■ **Exercise objective**: Gather every line of the records below that contains the word "derivation" and copy each of those lines in full.

■ **Provided records**:
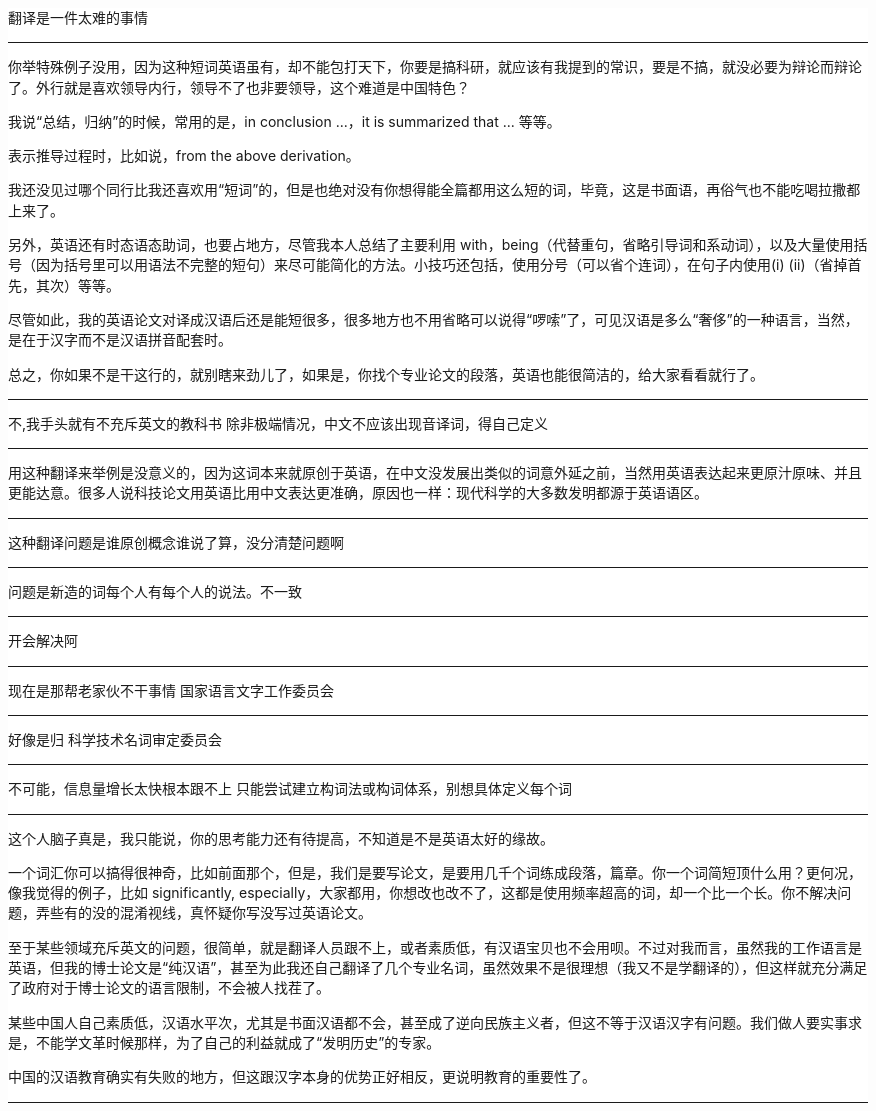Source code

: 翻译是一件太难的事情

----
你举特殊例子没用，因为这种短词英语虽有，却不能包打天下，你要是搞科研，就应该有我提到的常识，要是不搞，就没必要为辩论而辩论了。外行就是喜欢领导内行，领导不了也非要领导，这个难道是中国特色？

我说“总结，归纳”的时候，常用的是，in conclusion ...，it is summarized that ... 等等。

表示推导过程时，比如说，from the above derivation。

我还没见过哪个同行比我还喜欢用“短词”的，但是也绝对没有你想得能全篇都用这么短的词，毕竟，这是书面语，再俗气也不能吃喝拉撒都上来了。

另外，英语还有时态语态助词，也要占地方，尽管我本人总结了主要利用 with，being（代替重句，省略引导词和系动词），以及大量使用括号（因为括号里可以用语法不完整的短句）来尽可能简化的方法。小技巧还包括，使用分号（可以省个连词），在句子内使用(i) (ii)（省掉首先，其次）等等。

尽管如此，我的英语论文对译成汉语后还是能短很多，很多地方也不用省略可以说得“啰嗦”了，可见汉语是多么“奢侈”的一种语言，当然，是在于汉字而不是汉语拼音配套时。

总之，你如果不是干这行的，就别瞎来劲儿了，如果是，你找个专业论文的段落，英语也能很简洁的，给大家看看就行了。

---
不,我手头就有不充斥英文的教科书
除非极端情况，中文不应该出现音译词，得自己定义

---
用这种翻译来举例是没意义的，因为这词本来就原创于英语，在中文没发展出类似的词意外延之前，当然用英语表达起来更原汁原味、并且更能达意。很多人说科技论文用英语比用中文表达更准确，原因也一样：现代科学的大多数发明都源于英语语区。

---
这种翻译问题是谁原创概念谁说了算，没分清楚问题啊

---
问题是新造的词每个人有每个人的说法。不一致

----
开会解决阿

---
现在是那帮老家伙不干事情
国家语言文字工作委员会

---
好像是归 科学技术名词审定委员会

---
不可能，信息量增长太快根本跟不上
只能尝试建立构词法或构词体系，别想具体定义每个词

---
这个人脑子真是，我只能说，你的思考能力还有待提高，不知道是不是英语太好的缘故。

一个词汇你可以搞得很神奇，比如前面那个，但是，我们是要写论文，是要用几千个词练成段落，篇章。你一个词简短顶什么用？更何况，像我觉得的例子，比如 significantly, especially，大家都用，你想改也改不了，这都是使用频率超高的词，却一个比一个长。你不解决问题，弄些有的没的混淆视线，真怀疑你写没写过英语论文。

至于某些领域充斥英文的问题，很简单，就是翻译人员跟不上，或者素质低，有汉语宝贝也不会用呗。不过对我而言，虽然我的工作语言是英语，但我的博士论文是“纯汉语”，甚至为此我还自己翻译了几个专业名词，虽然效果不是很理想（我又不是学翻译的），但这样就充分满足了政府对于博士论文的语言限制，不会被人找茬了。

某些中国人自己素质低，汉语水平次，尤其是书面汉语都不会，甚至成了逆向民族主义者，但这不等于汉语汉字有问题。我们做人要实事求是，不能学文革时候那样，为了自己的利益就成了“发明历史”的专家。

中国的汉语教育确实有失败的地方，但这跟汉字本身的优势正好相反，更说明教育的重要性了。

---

■ **The answer**:
表示推导过程时，比如说，from the above derivation。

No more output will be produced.